## [Exercise brief]
Leaving out every picture, please repeat exactly the line that contains "If I make my" and each line after it through the final line below.

## [Available records]
───
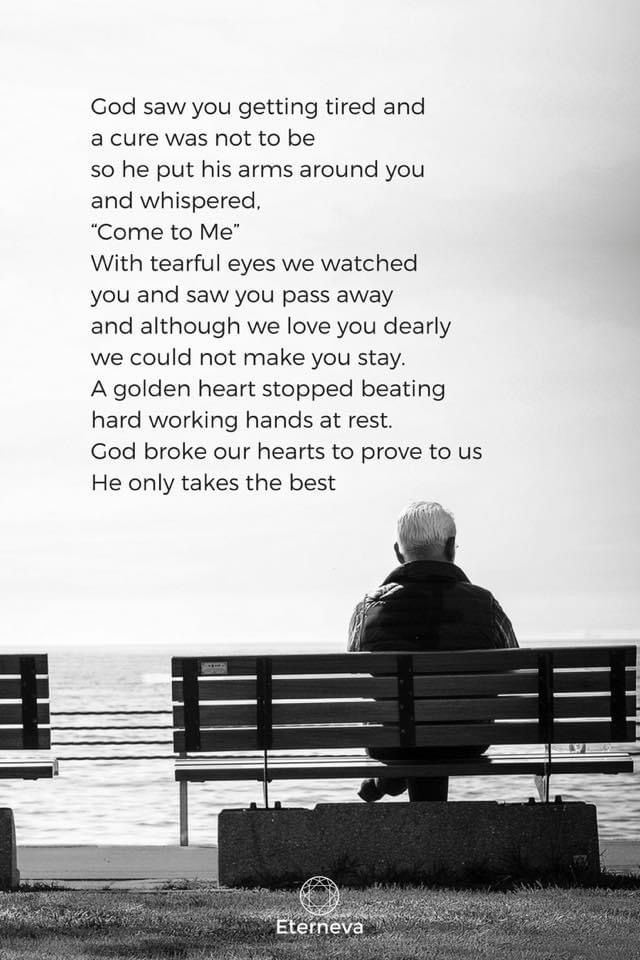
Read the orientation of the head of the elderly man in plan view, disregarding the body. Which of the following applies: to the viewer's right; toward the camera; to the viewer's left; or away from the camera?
away from the camera

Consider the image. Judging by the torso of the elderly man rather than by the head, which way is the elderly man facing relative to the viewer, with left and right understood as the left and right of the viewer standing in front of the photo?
facing away from the viewer

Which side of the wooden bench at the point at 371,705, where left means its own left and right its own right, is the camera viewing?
back

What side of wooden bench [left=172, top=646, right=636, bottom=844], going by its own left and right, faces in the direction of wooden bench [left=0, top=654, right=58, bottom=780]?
left

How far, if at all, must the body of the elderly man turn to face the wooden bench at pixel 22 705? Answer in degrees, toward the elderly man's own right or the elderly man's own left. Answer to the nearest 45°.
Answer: approximately 90° to the elderly man's own left
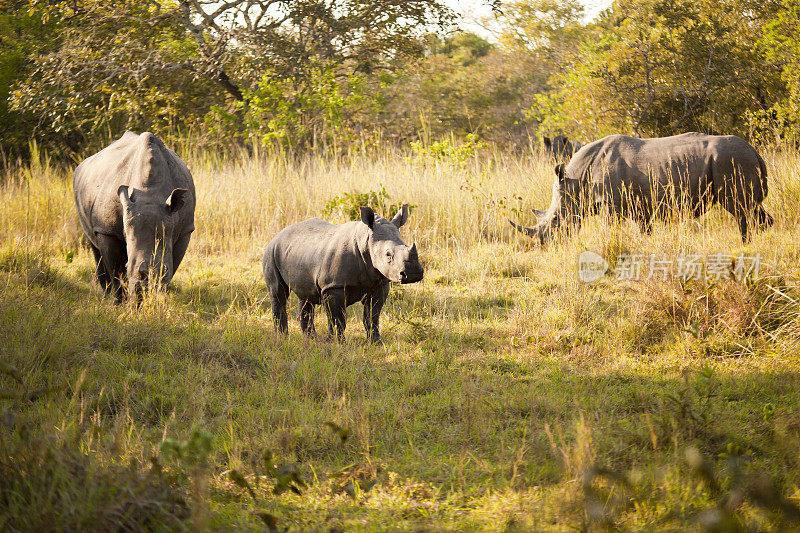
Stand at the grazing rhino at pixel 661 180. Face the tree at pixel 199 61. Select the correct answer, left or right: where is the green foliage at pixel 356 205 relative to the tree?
left

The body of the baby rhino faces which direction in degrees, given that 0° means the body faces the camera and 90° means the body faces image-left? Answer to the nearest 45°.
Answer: approximately 315°

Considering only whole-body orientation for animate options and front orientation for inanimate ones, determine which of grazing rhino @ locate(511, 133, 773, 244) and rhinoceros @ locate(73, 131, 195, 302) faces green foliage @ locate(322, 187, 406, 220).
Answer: the grazing rhino

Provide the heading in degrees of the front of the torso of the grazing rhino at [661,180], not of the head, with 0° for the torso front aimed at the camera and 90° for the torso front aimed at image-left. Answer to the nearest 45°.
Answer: approximately 90°

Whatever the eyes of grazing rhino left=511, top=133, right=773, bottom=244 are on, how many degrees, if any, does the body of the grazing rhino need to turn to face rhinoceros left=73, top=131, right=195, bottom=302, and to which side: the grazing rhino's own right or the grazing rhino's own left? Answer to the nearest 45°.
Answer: approximately 45° to the grazing rhino's own left

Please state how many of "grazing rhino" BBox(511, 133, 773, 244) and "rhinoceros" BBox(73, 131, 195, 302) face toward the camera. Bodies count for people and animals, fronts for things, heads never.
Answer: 1

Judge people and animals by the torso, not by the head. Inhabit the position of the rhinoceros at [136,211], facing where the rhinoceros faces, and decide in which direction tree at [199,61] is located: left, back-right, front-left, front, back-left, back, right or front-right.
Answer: back

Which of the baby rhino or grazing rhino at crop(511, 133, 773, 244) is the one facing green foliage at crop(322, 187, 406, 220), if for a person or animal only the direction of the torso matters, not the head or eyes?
the grazing rhino

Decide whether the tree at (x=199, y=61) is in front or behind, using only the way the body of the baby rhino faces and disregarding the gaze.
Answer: behind

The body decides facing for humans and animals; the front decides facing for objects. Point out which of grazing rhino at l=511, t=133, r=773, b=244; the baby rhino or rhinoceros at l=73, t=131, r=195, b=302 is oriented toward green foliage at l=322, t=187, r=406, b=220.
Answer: the grazing rhino

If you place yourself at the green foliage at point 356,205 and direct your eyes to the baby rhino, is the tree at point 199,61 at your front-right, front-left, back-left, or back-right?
back-right
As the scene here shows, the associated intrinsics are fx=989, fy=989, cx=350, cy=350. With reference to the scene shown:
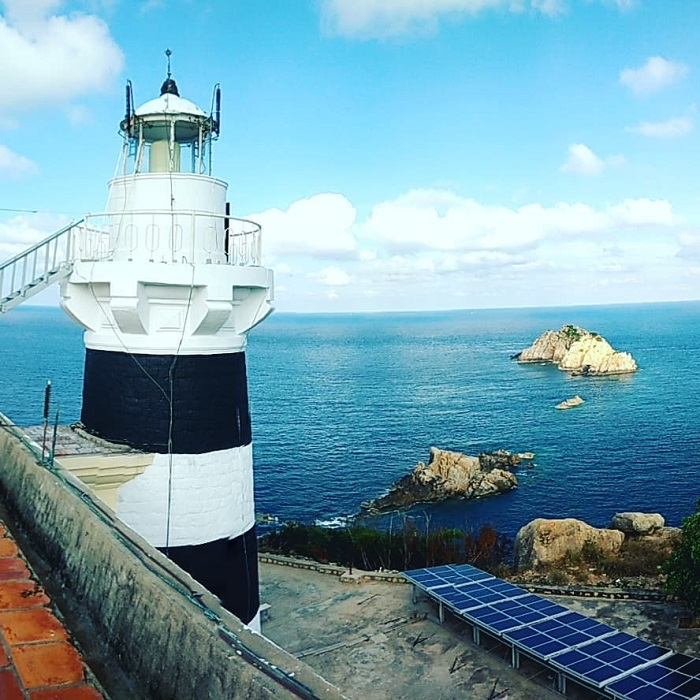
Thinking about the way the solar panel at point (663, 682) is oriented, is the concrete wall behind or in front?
in front

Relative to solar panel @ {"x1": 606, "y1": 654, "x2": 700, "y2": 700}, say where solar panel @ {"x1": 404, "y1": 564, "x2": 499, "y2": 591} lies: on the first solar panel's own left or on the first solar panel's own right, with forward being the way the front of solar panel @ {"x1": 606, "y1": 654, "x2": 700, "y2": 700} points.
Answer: on the first solar panel's own right

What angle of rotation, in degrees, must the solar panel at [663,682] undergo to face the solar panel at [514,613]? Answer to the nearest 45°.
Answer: approximately 90° to its right

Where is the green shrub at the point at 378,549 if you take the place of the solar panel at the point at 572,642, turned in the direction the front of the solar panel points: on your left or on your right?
on your right

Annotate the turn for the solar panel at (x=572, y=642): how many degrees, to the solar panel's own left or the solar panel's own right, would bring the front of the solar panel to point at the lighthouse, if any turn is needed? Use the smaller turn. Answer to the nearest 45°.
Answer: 0° — it already faces it

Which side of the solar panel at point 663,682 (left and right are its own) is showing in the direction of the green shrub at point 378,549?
right

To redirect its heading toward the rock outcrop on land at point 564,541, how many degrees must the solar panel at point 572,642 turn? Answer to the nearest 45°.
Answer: approximately 135° to its right

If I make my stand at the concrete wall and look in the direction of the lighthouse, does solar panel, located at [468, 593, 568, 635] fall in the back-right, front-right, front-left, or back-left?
front-right
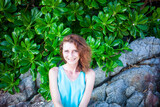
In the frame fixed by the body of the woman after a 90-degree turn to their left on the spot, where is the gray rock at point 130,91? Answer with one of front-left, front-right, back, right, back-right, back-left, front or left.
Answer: front-left

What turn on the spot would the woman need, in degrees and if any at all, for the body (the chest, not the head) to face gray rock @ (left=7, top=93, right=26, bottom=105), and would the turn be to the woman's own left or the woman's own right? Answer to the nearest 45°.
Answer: approximately 135° to the woman's own right

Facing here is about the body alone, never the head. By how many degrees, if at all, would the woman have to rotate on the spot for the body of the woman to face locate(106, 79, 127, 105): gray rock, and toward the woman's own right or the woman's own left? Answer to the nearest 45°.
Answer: approximately 135° to the woman's own left

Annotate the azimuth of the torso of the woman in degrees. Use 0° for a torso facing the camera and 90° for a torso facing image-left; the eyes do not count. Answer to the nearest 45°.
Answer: approximately 0°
───
## [Solution below]
If I make my stand at the concrete wall and look in the direction of the lighthouse, does solar panel, located at [468, 593, 568, 635] fall in the back-right, front-right, front-left, or back-left?
front-right
In the frame fixed by the body of the woman after a 90-degree turn to their left on the spot, where is the gray rock at point 130,91? Answer with one of front-left, front-right, back, right, back-right, back-left, front or left.
Answer: front-left

What turn on the spot would the woman need, in degrees and if any at all, for the body (the chest, not the head) to face gray rock @ (left=7, top=93, right=26, bottom=105), and would the turn be to the woman's own left or the woman's own right? Answer to the nearest 45°.
Answer: approximately 135° to the woman's own right

Facing here is about the body alone, never the head. By how many degrees, if at all, would the woman have to rotate on the spot for the body of the woman to face locate(106, 79, 127, 105): gray rock, and toward the woman's own right or the woman's own left? Answer to the nearest 45°.
Answer: approximately 135° to the woman's own left

Annotate the azimuth of the torso of the woman in degrees. Use 0° for a torso facing the camera and 90° for a torso facing image-left; the eyes do not count. Answer to the nearest 45°.
Answer: approximately 0°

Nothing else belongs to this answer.